Challenging wills where the testator may have lost capacity
In certain circumstances, it is possible to have a will declared invalid by a Court. BRM Dispute Resolution Director Lewis Hastie shares his expert insights into challenging wills where the testator may have lost capacity.
One of the bases on which the validity of a will may be challenged arises is if it can be proven that the person who made the will (the testator) lacked “testamentary capacity” at the time.
It is not uncommon for people to make a will later in life, or when they have been diagnosed with a life-threatening illness. This can open the door to a possible challenge from a close relative or someone else who expected to inherit from the Deceased and did not.
The two starting principles are that capacity is a time and decision-specific concept, and a person is presumed to have capacity unless proven otherwise. For example, it is possible for someone to have the capacity to make decisions about where they should live and who they should spend time with, but not to make big financial decisions.

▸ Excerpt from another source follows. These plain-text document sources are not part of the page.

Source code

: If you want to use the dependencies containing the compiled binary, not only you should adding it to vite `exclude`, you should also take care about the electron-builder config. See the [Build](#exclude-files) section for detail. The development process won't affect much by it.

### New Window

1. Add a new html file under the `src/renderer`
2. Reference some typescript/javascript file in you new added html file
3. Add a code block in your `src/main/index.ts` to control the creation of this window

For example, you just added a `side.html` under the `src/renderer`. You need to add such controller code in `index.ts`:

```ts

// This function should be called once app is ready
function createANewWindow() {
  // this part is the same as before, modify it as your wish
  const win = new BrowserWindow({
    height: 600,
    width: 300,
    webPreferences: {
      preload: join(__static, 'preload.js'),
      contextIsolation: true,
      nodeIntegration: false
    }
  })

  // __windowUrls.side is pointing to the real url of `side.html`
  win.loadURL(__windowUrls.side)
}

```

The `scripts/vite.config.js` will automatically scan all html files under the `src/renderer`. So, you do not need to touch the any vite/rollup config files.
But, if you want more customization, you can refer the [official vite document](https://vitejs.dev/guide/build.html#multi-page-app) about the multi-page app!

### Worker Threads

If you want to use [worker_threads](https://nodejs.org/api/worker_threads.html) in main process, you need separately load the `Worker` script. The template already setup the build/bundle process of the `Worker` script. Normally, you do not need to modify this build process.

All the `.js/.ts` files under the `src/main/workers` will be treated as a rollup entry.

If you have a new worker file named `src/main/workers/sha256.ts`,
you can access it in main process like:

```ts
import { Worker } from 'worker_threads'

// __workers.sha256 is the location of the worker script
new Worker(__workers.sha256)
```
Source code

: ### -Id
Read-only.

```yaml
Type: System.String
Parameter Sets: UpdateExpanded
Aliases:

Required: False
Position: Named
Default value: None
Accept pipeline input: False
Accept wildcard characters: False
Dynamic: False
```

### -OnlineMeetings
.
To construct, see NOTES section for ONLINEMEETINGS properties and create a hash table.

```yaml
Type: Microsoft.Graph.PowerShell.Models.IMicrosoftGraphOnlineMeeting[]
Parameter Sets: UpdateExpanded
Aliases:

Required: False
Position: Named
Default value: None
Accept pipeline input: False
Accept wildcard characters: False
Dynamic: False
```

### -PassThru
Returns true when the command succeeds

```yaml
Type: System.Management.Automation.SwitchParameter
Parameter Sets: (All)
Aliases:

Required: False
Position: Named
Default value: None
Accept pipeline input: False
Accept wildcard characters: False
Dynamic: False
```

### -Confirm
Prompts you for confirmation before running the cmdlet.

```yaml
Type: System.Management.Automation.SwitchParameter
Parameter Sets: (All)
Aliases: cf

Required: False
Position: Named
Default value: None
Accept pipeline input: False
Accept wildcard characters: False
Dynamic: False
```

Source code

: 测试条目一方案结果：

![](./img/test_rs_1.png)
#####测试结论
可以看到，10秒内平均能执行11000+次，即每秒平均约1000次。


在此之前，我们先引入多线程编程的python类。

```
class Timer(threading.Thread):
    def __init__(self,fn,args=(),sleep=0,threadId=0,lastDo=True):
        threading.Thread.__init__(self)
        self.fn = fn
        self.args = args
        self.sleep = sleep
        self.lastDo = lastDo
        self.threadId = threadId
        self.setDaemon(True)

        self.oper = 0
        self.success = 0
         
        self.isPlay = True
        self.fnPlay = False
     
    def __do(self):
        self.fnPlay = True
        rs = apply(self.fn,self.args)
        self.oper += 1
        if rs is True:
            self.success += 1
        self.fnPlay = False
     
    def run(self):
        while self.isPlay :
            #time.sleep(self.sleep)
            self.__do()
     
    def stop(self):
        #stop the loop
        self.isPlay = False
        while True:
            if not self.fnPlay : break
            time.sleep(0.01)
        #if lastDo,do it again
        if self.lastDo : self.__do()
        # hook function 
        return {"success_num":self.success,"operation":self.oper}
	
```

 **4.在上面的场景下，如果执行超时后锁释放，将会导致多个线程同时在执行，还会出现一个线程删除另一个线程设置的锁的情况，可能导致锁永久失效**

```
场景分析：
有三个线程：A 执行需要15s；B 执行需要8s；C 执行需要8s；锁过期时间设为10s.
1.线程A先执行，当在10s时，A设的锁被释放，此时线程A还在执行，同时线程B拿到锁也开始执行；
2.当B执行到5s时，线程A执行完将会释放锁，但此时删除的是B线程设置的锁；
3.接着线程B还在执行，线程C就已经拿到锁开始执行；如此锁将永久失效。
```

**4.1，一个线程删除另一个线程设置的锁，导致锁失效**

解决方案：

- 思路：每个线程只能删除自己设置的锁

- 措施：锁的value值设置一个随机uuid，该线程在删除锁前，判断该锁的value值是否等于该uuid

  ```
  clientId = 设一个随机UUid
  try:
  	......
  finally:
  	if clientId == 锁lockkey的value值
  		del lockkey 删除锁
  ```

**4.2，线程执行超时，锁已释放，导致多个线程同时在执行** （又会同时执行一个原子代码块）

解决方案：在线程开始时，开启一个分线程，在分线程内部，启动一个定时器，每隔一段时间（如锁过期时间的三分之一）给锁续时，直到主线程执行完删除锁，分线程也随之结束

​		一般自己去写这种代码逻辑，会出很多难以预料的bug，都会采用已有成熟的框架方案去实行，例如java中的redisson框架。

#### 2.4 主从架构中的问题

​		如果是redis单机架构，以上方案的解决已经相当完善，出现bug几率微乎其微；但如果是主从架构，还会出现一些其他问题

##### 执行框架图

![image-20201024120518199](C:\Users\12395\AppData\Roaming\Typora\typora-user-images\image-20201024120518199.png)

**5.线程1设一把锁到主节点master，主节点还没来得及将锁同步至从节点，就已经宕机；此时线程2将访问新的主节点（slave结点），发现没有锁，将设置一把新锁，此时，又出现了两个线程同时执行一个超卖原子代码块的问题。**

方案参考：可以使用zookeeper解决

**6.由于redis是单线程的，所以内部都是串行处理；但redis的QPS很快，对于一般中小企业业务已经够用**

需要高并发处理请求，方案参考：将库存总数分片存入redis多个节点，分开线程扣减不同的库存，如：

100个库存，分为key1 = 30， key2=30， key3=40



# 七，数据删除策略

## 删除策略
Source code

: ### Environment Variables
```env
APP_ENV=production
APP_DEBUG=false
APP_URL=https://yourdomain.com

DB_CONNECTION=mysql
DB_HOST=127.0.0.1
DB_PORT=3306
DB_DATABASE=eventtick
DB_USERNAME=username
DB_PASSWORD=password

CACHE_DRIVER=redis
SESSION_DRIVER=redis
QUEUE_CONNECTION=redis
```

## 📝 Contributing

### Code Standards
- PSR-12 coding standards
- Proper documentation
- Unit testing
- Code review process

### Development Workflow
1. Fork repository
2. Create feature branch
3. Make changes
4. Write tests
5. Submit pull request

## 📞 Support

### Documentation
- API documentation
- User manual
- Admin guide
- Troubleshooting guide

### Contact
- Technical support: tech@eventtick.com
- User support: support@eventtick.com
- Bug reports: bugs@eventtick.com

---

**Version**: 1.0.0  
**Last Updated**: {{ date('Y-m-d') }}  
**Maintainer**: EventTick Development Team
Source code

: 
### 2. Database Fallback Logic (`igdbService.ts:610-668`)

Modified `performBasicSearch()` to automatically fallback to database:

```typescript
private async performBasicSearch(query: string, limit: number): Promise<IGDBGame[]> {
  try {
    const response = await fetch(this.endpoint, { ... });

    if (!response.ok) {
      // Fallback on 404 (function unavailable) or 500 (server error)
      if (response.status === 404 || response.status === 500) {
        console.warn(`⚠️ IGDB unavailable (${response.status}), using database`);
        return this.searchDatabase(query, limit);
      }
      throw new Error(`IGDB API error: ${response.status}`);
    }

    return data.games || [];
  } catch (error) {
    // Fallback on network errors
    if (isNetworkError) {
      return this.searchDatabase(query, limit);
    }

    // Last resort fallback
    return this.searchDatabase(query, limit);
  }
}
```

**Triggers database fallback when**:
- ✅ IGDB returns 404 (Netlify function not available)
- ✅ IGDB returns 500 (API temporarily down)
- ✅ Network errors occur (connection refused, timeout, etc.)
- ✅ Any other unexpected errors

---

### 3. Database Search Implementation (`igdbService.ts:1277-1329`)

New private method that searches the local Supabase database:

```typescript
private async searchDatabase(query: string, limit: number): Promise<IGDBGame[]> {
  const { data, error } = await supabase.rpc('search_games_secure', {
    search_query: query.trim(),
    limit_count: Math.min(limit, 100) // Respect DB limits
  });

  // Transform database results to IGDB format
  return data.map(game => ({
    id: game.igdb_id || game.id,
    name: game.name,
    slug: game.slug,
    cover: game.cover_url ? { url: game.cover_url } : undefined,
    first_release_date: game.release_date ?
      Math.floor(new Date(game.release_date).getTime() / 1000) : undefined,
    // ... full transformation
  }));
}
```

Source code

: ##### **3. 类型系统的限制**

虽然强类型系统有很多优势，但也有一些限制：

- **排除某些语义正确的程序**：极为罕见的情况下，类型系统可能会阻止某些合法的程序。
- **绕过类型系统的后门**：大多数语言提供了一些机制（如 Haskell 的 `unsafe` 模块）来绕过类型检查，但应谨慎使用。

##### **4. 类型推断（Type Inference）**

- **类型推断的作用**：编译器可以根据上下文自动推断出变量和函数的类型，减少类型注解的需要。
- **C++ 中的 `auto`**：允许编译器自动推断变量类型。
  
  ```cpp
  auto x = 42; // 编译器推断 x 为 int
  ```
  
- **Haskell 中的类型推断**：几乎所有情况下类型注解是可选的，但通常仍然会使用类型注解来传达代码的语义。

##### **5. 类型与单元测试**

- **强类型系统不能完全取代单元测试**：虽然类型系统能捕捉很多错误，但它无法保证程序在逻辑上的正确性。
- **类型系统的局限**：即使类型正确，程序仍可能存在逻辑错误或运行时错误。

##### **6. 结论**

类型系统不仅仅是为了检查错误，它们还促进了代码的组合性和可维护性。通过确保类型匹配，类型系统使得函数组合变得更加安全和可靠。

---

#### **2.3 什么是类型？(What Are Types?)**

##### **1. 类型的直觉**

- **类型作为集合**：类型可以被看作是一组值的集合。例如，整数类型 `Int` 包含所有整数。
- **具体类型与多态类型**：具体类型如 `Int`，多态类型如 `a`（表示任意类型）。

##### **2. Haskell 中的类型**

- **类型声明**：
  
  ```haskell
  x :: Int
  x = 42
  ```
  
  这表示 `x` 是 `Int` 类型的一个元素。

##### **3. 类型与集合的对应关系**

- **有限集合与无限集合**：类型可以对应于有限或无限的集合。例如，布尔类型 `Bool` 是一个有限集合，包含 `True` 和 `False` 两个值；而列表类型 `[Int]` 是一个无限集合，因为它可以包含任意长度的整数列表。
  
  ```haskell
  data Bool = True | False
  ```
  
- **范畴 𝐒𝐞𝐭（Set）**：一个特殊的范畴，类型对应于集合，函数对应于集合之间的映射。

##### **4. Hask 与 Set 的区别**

When it comes to wills, the 1870 decision in Banks v Goodfellow established the specific four-part test for “testamentary capacity” which provides that the testator has capacity if they:
- Understand the act of making a will and the effects of doing so;
- Understand and appreciate the extent of their estate which they are “disposing of” in the will;
- Appreciate any claims that close relatives and friends may have against their estate; and
- Are free of any “disorder of the mind” which will impair or influence the above factors.
Solicitors and will writers do have a responsibility to ensure that when they receive instructions to make a new will, they take steps to satisfy themselves that the testator has capacity.
Ordinarily, they are expected to apply the “golden rule”, established in the historic case of Kenward v Adams which provides that where the testator is elderly or has been ill, the will should be witnessed or approved by a medical practitioner qualified to assess capacity.
Ordinarily, the minimum requirement is for the will writer to ask the testator to obtain a capacity report from their GP before the will is executed. If the golden rule is not followed, it does not mean the will is invalid, but it does render the will more vulnerable to a claim.
Sometimes it is not enough simply to seek a GP’s report if the testator is exhibiting specific symptoms. In Boast v Ballardi & Others [2022] EWHC 1533 (Ch), a firm of solicitors was criticised for failing to sufficiently investigate concerns over a testator’s capacity.
The client in this case was exhibiting paranoid delusions which directly fed into his decision to make a new will excluding certain individuals. However, this is not to be conflated with making an unwise decision – the Mental Capacity Act 2005 provides that an individual does not lack capacity because their judgment is poor or questionable.
If you believe that a will could be invalid owing to the testator lacking capacity, you still have the burden of proving this to be the case. The steps that a claimant usually needs to take to go about proving their claim are:
- Seeking the release of the solicitor’s or will writer’s file and notes to see whether the will drafted met the client, whether the instructions given were rational and whether enquiries were made about capacity;
- Obtaining the Deceased’s medical records and looking for evidence of any condition they were suffering from;
- Putting the medical records before an expert psychiatrist who may be able to give a retrospective capacity report; and
- Obtaining accounts from witnesses who knew the Deceased at around the time and can report on his/her state of health.
Some or all of the above can be enough for a will to be successfully challenged on the basis of incapacity, and the result will be that any previous will made by the testator will become valid, or if there was none, the rules of intestacy (automatic inheritance) will apply.